As I continued meeting more of Rose Singer's inmates, tales like Lucy's were common—young women who'd lived on the edge in a drugged-out haze, now “coming to,” growing disconsolate about their lives and frantic about their children. Much of the chatter in the waiting area centered on children, prospects for regaining custody, and dealings with BCW—the hated Bureau of Child Welfare. It was a long road back for most, and while not everyone had Lucy's level of motivation, many did. And for those in denial, the absence of drugs and their continuing incarceration usually brought them around to their sad reality, which is exactly what finally happened to Tiffany Glover, who continued to insist that her arrest and incarceration was one big misunderstanding.

So it was somewhat of a shock when Tiffany was waiting for me one afternoon when I arrived at the MO. “Oh, Miss Buser,” she beamed. “Things are going great!”

“They are?”

“Yes, see, I go to court tomorrow and I've been on the phone with different drug programs, and I found one that'll accept me. Not that I need it, but if it gets me out of here, then why not? Gotta do what you gotta do,” she laughed. Reaching into her pocket, she pulled out a folded paper. “I got this today—a letter saying I could come. It's a day program. I'm bringing it to court and when I show it to the judge, he'll release me.”

“Hold on a second, Tiffany—what does your lawyer say about all this?”

“Oh, him! He's a joke. Every time I try to call him from that card he gave me, I just get a machine and my call's wasted. It makes me realize I gotta take matters into my own hands. This is my life, and I've gotta be in charge of my own life—right?”

“Well, it's a good effort you made here, but it doesn't mean the judge will go for it.”

“He's gotta let me go. I gotta think positive. Everyone deserves a second chance.”

“Yes, but there's no guarantee—”

“You're just bringing me down,” she interrupted. “I'm going home tomorrow! Home!”

Tiffany's spirits were soaring. This was the first time I'd even seen her smile, but I had a bad feeling. Try as I might, I couldn't get her to at least consider the possibility that her plan might not work. As soon as I got back to the clinic, I talked it over with Janet, who feared that if she wasn't released, the soaring spirits would plunge. Janet showed me how to place Tiffany Glover on an enhanced suicide watch.

The next day was Tiffany's big day in court, and I wondered how it was going. The following morning, I scanned the daily census, a thick computer printout of every inmate at Rose Singer. Had she been released, her name would have been gone, but it was still right there.

When I got to the MO, Tiffany's faithful broom was propped up against the wall, but she was nowhere in sight. I tapped on her cell door. Through the window I could see her limp figure lying diagonally across the cot, laceless sneakered feet dangling off the side.

She lifted her head. “Miss Buser?” She slowly righted herself and stumbled to the door.

“I guess things didn't go well in court,” I said softly.

She shook her head.

“What happened with the program?”

“What program?” she whispered hoarsely. “I wasn't allowed to say anything and my lawyer wouldn't even tell the judge about it. They want me to take a one-to-three. Oh, Miss Buser, I'm not a bad person. Why am I in jail? I can't take this—I just can't!”

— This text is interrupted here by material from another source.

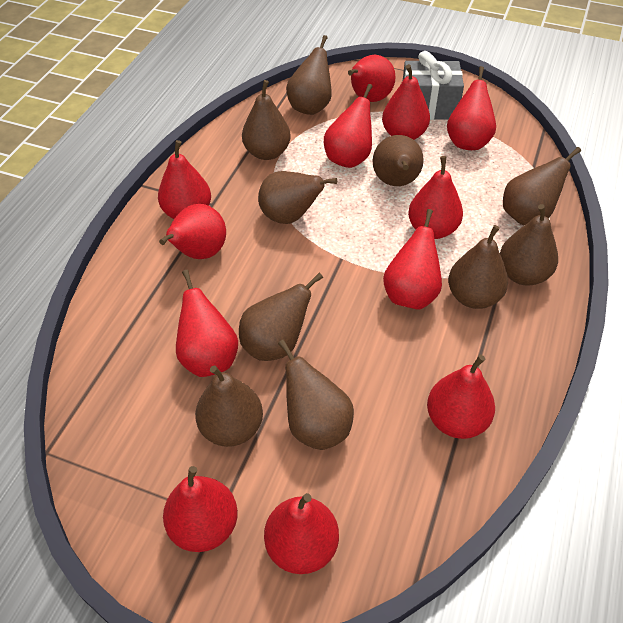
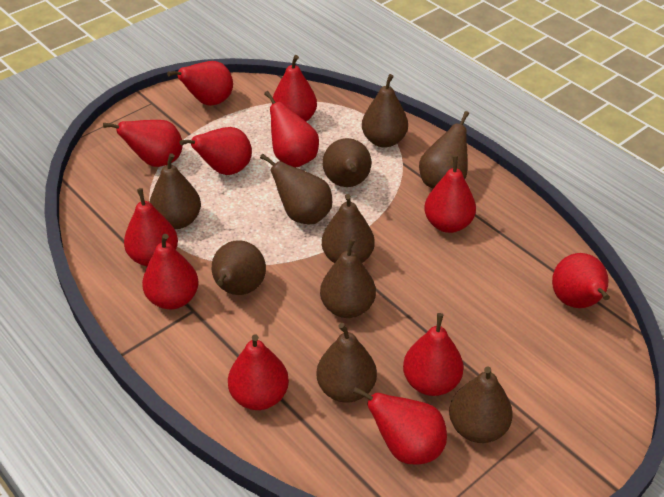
grey gift: [403,51,464,120] = 1 -> none = 0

When I suggested we sit down together, she finally agreed. We found an empty cell where she fell into a chair, dropped her face into her lap, and sobbed. “This can't be happening—it just can't. I can't be going to prison. I can't do it—I just can't!”

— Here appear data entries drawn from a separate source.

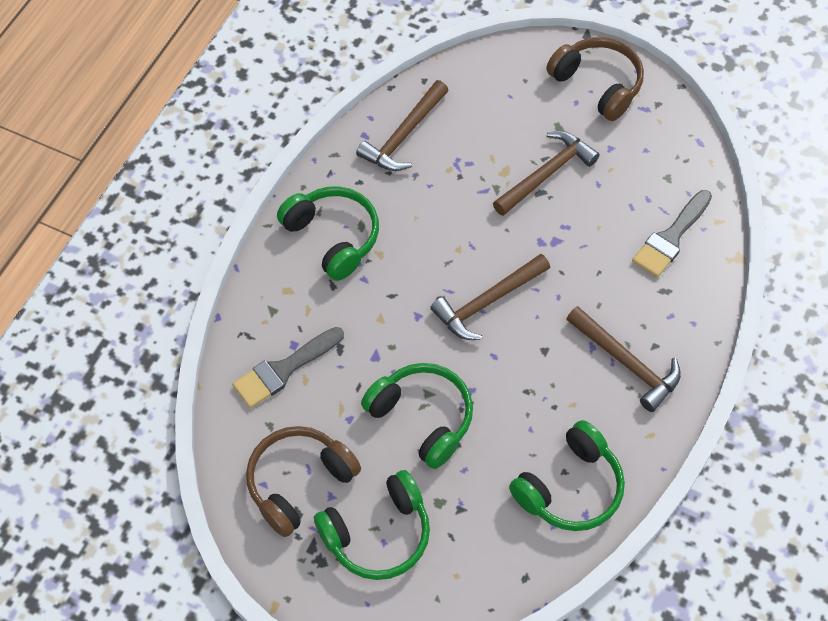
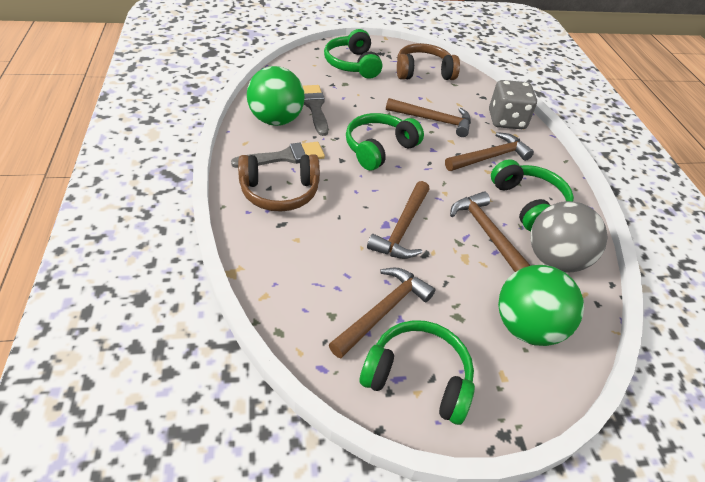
brown hammer: [356,80,448,171] [430,254,550,340] [493,131,600,216] [566,306,681,412] = 4 -> [329,268,436,358] [367,181,429,259] [386,98,471,137] [445,132,534,171] [450,192,531,272] = 5
green ball: none = 0 -> [247,66,305,126] [498,265,584,346] = 2
grey ball: none = 0 -> [531,201,608,273] = 1
grey dice: none = 0 -> [489,80,537,129] = 1

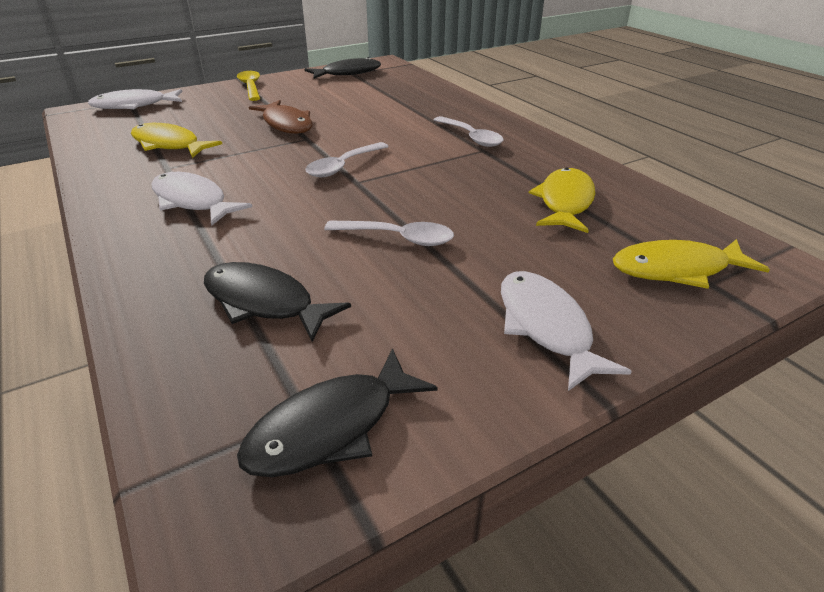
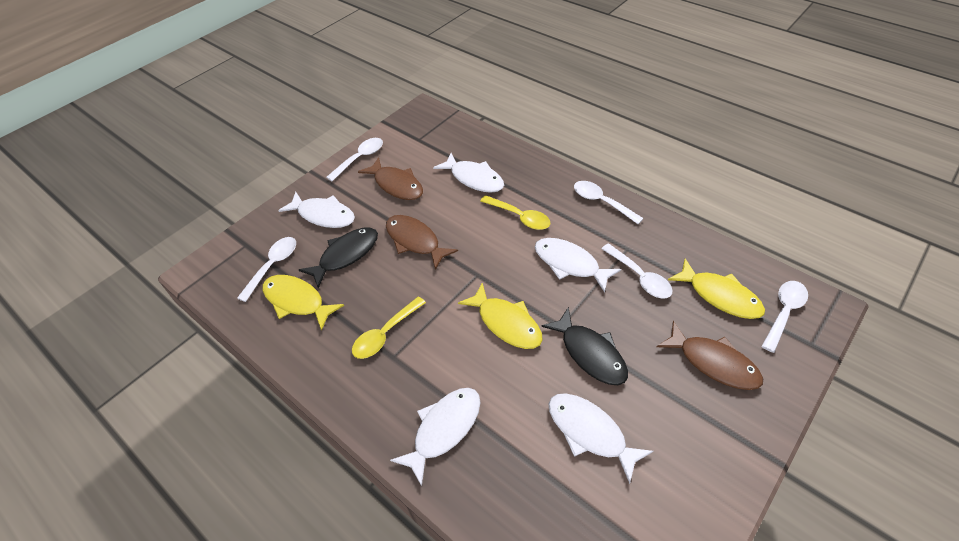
black fish: [204,262,351,342] [237,348,438,477] [305,57,381,79] = 3 -> [299,227,378,288] [541,307,628,385] = 2
brown fish: [249,100,313,134] = 1 -> [358,157,423,200] [386,215,458,270] [657,321,763,390] = 3
white fish: [88,89,183,109] [151,172,252,226] [501,271,632,391] = 3 -> [278,192,355,228] [390,388,480,486] [433,153,504,193] [535,238,621,293] [549,393,653,484] = 5
white spoon: [305,142,389,177] [324,220,454,246] [434,116,504,147] = 3 -> [237,237,296,302] [326,138,383,181] [574,181,644,224] [601,243,673,298] [761,281,808,353] = 5
yellow spoon: [237,71,260,101] = 1 -> [352,296,426,359] [480,195,550,230] = 2

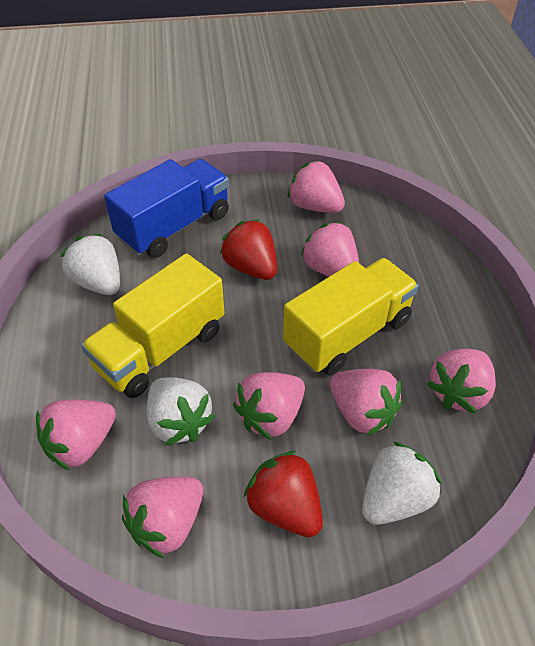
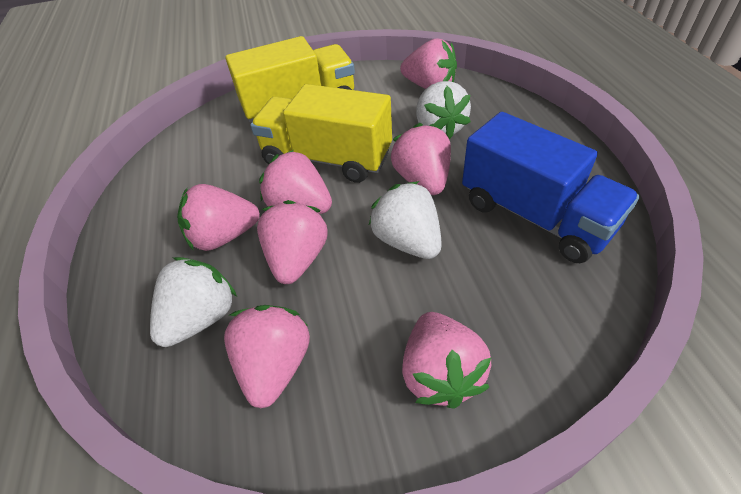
red strawberry: [220,219,277,280] [244,451,323,537] = 2 -> none = 0

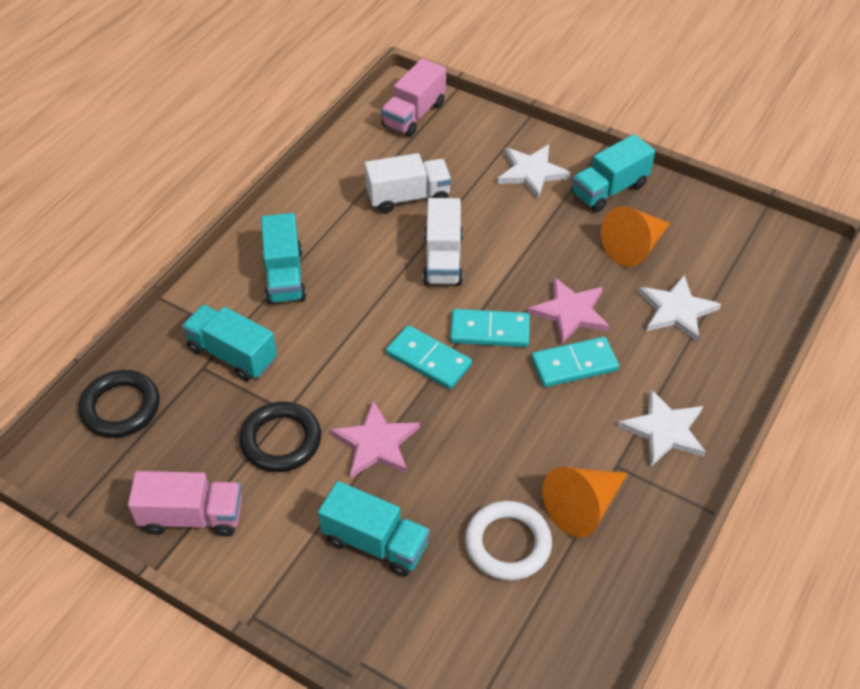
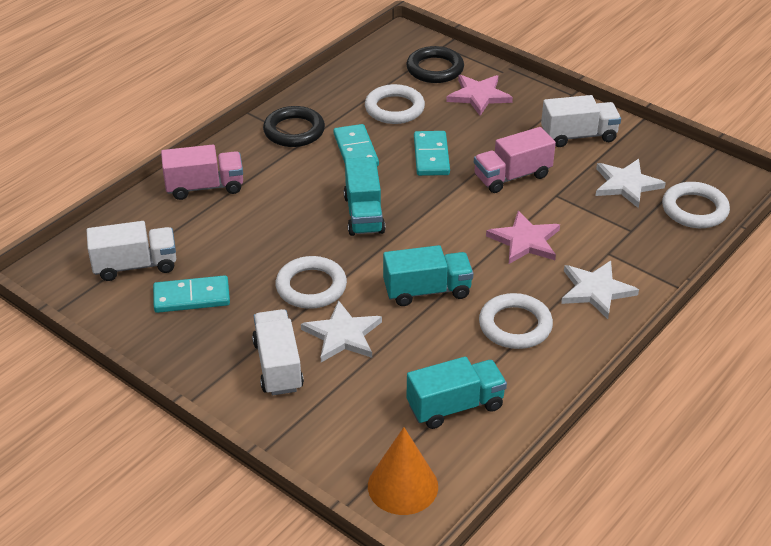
orange cone: [542,467,628,538] [601,206,670,267] = 2 -> [368,427,438,515] = 1
turquoise truck: [182,305,277,381] [261,213,306,304] [318,481,430,577] [572,134,655,212] = 4 -> [344,157,385,236] [383,245,473,306] [407,356,507,429] = 3
white ring: [465,501,552,581] = 1 -> [276,256,347,309] [365,84,425,124] [479,293,553,349] [662,182,730,228] = 4
white truck: [365,153,451,213] [423,198,463,285] = 2 -> [87,221,176,281] [252,309,304,395] [541,95,621,147] = 3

“Tiffany, I know this feels like the end of the world—”

“It
is
the end of the world. Okay, so maybe I do have a drug problem, but I'm not bad! Why am I being punished like this? I have a baby boy. Who's going to take care of him while I'm in prison? Huh?”

“Who takes care of him now?”

“My mother.”

“And who took care of him before you were arrested?”

“I did!”

“Tiffany,” I said carefully, “you came in here bone thin. You couldn't have been eating very much, or taking care of yourself. Are you sure you were taking care of a baby?”

“Yes!”

“So it was you who put your son to bed, got him up, fed him, bathed him—every single day—or your mother?”

“No!
Stop!
I love my baby! I love him! I would come home to see him—at least once a week. That was my rule! Once a week!” she cried, pounding her fist on the desk.